New findings in neuropsychology pave the way about how our brains are wired and how we are conditioned. Many resolutions fail right from the goal setting part. Most of goals fail because we set them consciously but goals are achieved more subconsciously than consciously. Since most of our behavior is automatic and habitual, they are operated through a subconscious process of conditioned responses. If there is a contradiction between the conscious choice of resolutions and the subconscious ways of believing and achieving goals, often we do not materialize any of our resolutions and soon we forget that we have even set them.
Our brain works in a protective manner resisting change and naturally, it is easier to escape responsibilities rather than to take full responsibility for change and progress. Our brain knows that most of the goal realization process involves lifestyle change, habit change, thinking change, intense discipline, delayed gratification and doing the extra mile etc. Since our brain is wired to avoid pain and embrace pleasure and rewards, it chooses to embrace the comfort zone rather than the growth zone.
In addition, if the fear of failure is strong in the subconscious mind of a goal setter, he will procrastinate action and make up excuses to avoid further action.
Our resolutions and goals are often conceived in the intellectual mind and we neglect most of heart’s desires. We often settle for what we get rather than what we want.

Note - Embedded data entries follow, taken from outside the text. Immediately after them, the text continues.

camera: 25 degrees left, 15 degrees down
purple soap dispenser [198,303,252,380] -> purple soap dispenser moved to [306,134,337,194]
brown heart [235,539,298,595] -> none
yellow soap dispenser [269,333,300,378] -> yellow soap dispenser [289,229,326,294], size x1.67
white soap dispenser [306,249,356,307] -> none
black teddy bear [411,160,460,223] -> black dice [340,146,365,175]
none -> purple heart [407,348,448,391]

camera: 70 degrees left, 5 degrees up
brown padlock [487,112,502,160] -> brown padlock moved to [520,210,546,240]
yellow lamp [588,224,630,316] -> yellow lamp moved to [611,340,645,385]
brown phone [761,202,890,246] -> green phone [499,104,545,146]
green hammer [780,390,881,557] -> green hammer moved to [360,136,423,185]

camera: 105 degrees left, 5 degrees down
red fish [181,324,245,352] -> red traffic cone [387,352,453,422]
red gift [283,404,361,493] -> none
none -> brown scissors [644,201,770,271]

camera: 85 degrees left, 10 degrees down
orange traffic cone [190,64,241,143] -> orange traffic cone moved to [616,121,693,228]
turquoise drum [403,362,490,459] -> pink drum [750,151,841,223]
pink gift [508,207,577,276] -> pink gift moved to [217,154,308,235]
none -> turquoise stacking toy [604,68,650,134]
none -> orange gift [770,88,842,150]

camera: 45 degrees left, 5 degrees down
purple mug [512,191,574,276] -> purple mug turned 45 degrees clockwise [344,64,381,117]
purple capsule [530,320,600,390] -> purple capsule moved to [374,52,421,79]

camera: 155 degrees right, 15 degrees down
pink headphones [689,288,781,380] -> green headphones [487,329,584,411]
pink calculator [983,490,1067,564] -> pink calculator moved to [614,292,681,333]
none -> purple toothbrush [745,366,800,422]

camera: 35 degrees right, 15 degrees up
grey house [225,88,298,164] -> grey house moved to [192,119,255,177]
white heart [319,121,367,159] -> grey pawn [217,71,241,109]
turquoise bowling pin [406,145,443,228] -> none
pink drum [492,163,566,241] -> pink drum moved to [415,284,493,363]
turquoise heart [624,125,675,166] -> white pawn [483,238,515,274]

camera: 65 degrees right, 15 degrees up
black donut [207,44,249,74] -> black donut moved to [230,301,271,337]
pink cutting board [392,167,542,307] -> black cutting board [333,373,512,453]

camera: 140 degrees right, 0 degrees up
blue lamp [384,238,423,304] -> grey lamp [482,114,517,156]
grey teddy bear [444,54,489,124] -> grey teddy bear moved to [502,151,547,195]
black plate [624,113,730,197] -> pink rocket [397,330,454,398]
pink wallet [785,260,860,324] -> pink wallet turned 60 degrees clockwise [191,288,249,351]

Our heartfelt decisions are stronger because of the emotional connection it has; we tend to achieve anything we strongly feel or deserve, than what we desire.
Moreover many people think that making resolutions and setting goals as a one-time event, but in reality it is an ongoing process of rewiring the brain by adapting empowering beliefs over disempowering beliefs. We need to constantly strengthen and grow ourselves to achieve our goals. We need to make powerful emotional resolutions that will wire our brain with enough commitment to pursue and achieve our goals.
Most of the resolutions are weak commitments and they do not last longer. As humans, we surrender to impulses rather than to our rational decisions. We succumb to circumstances than to our choices.
Why does this happen? According to the latest brain science – subjectivity overrides rationality. We are more subjective to our experiences than the rational choices we make. Our emotions override our promises. Therefore the key to strong decision making and resolutions is to make decisions that are emotionally wired, so that nothing in this world can derail you from your decisions and plans. Consequently you will do everything purposefully when emotions are appropriately engaged in the act.
You can set inspired goals, goals that will excite you, empower you, gives you the maximum pleasure of achievement – goals that give the maximum challenge and the pleasure you get from its accomplishment. Strong resolutions are a process of involving emotions into your decision making process; they give you required fire. According to neuropsychology ‘what fires together wires together’ and it’s impact lasts longer.